> **Text segment**:

● ● ●

In medical school I had a teacher who liked to say that instead of giving up his thick, juicy steaks, he would just continue to take his statins. What he obviously didn't know at the time (although I'm not sure any of us did), is that you don't have to choose one or the other: with a Mediterranean Diet, not only can you have both, but you might actually see better results from a statin combined with a Mediterranean-style diet than you would with a statin alone.

Statins are a class of medications designed to lower cholesterol levels. Commonly-prescribed statins include simvastatin (common brand name: Zocor) and atorvastatin (common brand name: Lipitor). While these medications are often quite effective in improving cholesterol scores, they do have side effects that can include headaches, joint or muscle aches, and nausea.

If you've heard me speak about the Mediterranean Diet, you've likely heard me say that a Mediterranean Diet plus cholesterol medications are synergistic: rather than the effects of a statin being added to the effects of a Mediterranean-style diet simply being additive, like 2+2=4, the effects of a Mediterranean-style diet with statins are more like 2+2=4.6: the effects of both treatments together are greater than the sum of their parts. Today's research further bears this out.

Utilizing data from a long-term cohort study known as the Moli-sani Study (Int J Card 2019;276:248-254), researchers in Italy identified 1,320 persons who reported a previous diagnosis of cardiovascular disease (CVD) from an initial group of over 24,000. All participants responded to a detailed dietary and medical questionnaire at the start of the study, and the authors further excluded from their analysis those with unreliable or unbelievable dietary or medical histories. This left the authors with 1,180 men and women at least 35 years old who had been diagnosed with CVD and had submitted complete dietary and medical questionnaires.

The dietary histories allowed the researchers to assign the participants a Mediterranean Diet score ranging from 0 to 9, much like the one I describe on this site. Participants who had been prescribed statins were identified not only through the participants' self-report but also through linking to the Italian National drug index.

● ● ●

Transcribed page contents

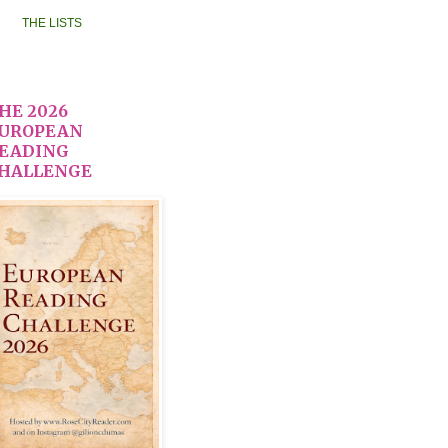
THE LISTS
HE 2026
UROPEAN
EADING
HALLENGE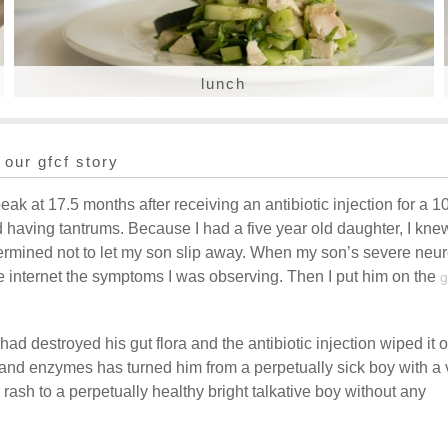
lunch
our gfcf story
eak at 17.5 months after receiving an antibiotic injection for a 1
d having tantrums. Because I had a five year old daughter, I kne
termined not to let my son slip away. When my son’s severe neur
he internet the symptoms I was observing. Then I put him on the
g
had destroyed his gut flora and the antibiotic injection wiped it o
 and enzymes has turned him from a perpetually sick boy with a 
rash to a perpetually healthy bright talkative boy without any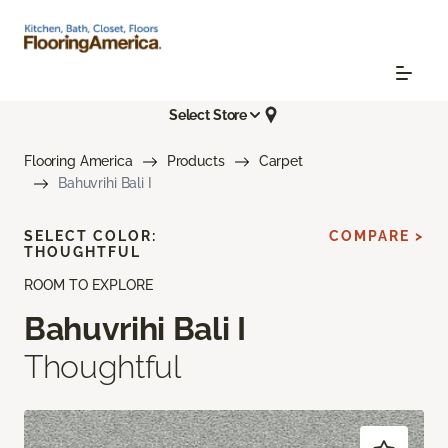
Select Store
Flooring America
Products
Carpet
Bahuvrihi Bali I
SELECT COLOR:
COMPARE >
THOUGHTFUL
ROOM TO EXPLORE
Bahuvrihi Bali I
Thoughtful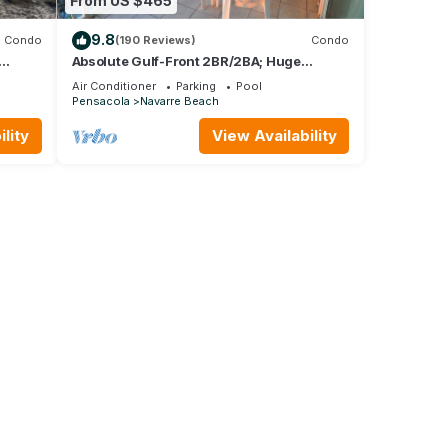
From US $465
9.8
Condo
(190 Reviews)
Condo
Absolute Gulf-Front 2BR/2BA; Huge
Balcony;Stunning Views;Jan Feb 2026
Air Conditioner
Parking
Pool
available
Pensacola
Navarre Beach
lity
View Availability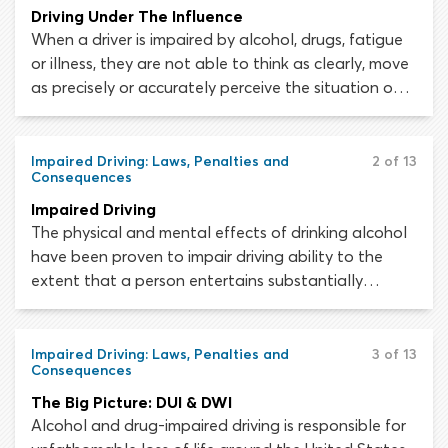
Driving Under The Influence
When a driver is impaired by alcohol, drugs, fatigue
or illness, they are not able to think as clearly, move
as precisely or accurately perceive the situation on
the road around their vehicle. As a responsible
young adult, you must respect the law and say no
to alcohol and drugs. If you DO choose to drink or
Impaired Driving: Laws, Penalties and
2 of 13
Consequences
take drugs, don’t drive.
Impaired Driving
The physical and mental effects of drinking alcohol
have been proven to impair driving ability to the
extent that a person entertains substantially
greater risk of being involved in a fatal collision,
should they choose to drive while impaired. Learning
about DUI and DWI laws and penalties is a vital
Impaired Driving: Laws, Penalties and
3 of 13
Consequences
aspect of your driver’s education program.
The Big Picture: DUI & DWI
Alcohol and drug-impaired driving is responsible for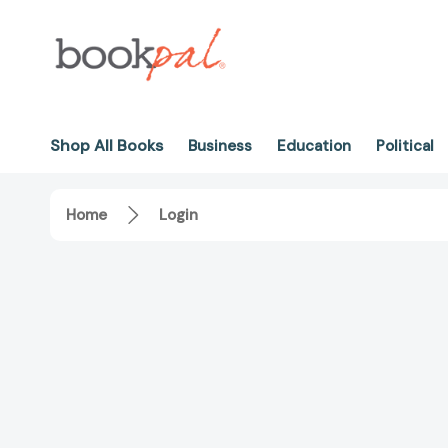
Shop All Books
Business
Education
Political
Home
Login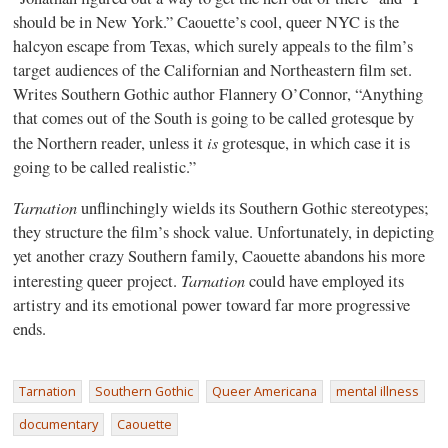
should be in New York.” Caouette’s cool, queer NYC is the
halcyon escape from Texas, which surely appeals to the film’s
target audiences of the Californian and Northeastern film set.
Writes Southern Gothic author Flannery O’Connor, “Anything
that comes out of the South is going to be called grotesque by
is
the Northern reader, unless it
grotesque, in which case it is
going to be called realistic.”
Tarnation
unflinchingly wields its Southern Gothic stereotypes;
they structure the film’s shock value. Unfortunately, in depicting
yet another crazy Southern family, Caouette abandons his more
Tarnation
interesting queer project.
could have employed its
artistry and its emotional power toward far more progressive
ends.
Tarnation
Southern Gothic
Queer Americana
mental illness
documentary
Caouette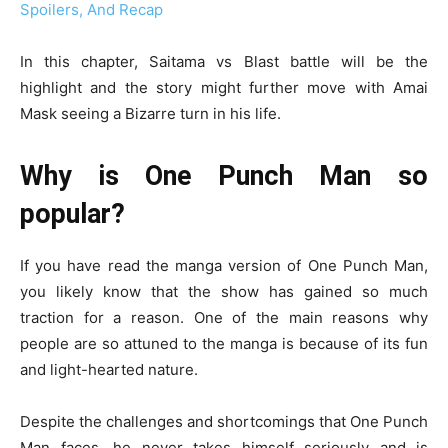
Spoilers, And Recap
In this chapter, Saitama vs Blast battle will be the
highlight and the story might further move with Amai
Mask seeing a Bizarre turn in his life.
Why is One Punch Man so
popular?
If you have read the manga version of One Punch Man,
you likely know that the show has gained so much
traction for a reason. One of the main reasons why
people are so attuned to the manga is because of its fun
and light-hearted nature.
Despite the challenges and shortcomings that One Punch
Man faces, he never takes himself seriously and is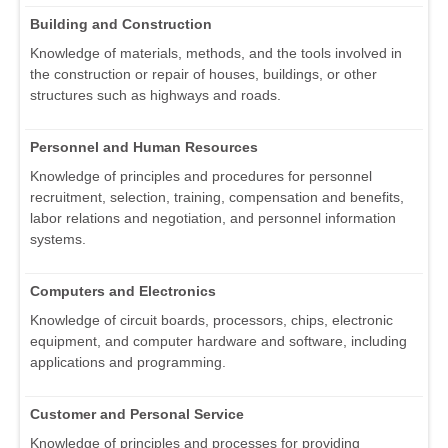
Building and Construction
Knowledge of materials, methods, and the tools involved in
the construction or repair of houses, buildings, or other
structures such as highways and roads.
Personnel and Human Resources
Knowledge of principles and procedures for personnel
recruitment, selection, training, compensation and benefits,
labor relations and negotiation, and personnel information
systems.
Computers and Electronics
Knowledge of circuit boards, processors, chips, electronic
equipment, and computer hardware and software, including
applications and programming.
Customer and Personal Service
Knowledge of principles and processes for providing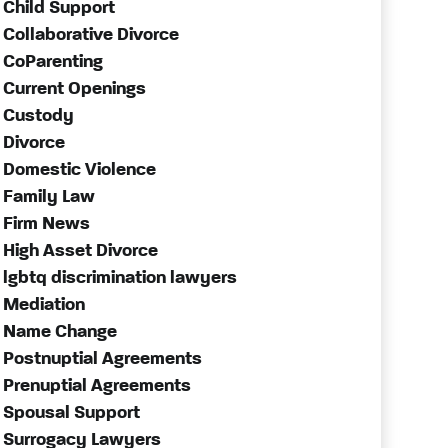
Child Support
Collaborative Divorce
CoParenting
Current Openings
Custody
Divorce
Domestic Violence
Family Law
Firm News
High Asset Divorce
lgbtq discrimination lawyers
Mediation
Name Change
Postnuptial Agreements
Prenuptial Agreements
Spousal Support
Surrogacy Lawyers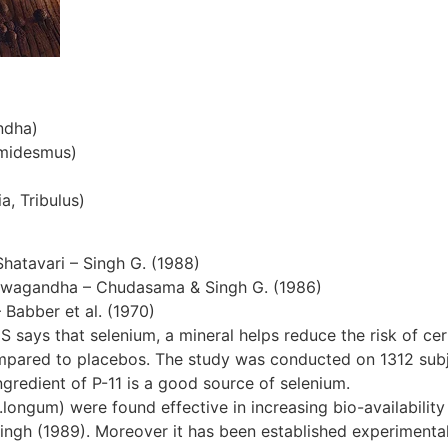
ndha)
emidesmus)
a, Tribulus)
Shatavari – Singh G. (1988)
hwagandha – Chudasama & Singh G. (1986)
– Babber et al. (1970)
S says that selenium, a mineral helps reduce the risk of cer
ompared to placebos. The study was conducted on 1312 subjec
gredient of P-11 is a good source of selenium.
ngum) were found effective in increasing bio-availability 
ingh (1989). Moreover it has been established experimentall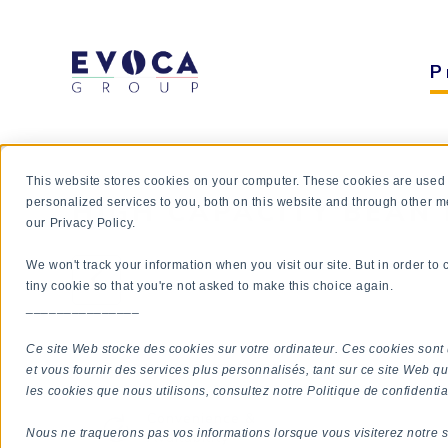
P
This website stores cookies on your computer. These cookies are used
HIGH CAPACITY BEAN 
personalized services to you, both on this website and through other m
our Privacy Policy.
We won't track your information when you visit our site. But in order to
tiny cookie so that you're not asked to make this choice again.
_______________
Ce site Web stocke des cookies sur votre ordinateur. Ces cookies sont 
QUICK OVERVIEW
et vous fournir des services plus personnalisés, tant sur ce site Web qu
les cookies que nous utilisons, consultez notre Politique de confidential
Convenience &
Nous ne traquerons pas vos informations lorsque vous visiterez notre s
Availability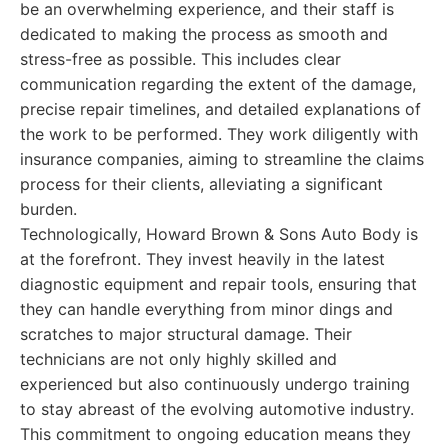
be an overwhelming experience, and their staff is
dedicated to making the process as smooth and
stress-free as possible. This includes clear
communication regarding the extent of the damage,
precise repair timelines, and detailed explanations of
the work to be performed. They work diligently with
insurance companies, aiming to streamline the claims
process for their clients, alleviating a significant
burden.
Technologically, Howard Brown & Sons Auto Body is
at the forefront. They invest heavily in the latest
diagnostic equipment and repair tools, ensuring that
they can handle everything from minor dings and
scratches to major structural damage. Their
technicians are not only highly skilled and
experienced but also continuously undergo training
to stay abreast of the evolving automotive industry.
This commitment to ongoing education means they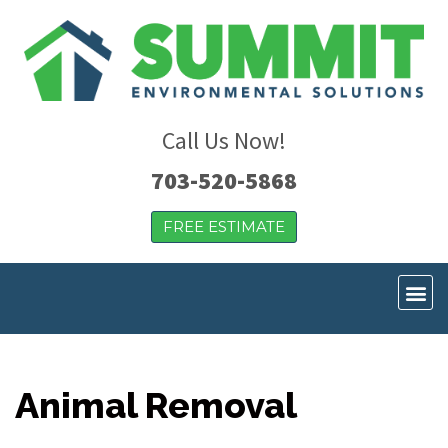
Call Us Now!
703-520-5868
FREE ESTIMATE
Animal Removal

● ● ●

Resume the text on statins and the Mediterranean Diet right after its final sentence. The listing has no connection to the text about statins and the Mediterranean Diet.

> **Final answer**:
The authors broke the participants out into 4 groups for analysis:

1. Low Mediterranean Diet score (4 or less out of 9) + no statin use;
2. Low Mediterranean Diet score + statin use;
3. Average-high Mediterranean Diet score (5 or more out of 9) + no statin use;
4. Average-high Mediterranean Diet score + statin use

The authors kept track of the participants over the course of an average of almost 8 years, and at the endpoint of their study compared the Mediterranean Diet score and statin use of those who died with those who did not. When looking at the Mediterranean Diet score alone, the authors note that a 2-point increase in the score reduced the risk of death from any cause by 16%, reduced the risk of death from cardiovascular disease by 23%, and the risk of death from cerebrovascular mortality by 30%. Compared to a lower Mediterranean Diet score and no statins, however, combining a higher Mediterranean Diet score with statin use cut the risk of all-cause mortality by 48%, cardiovascular mortality by 50%, ad cerebrovascular mortality by 62%.

By comparison, those taking statins but with a lower Mediterranean Diet score cut their risk of all-cause mortality by only 10%, while their risks of cardiovascular and cerebrovascular mortality were actually higher than if they were not taking statins: 29% and 81% greater, respectively.

What this means for you

I've said elsewhere that medicine is not like math: if A = B and B = C, that does not necessarily mean that A = C. Here we've learned that 2 + 2, when it comes to Mediterranean Diet and statins, doesn't make 4: it seems to make 4.5 or more. If you have a cholesterol problem and your physician suggests that you take a statin, that doesn't mean that you shouldn't also improve your diet. Doing both together seems to be more than the sum of its parts.